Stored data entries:
****

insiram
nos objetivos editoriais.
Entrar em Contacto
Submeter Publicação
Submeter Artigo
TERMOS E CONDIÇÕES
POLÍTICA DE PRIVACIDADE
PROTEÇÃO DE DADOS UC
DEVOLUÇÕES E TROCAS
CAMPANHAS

****

§ **EXERCISE**: Please retype every line of the material above, keeping each word, accent, and capital letter unchanged.

§ **RESPONSE TO THIS TASK**:
insiram
nos objetivos editoriais.
Entrar em Contacto
Submeter Publicação
Submeter Artigo
TERMOS E CONDIÇÕES
POLÍTICA DE PRIVACIDADE
PROTEÇÃO DE DADOS UC
DEVOLUÇÕES E TROCAS
CAMPANHAS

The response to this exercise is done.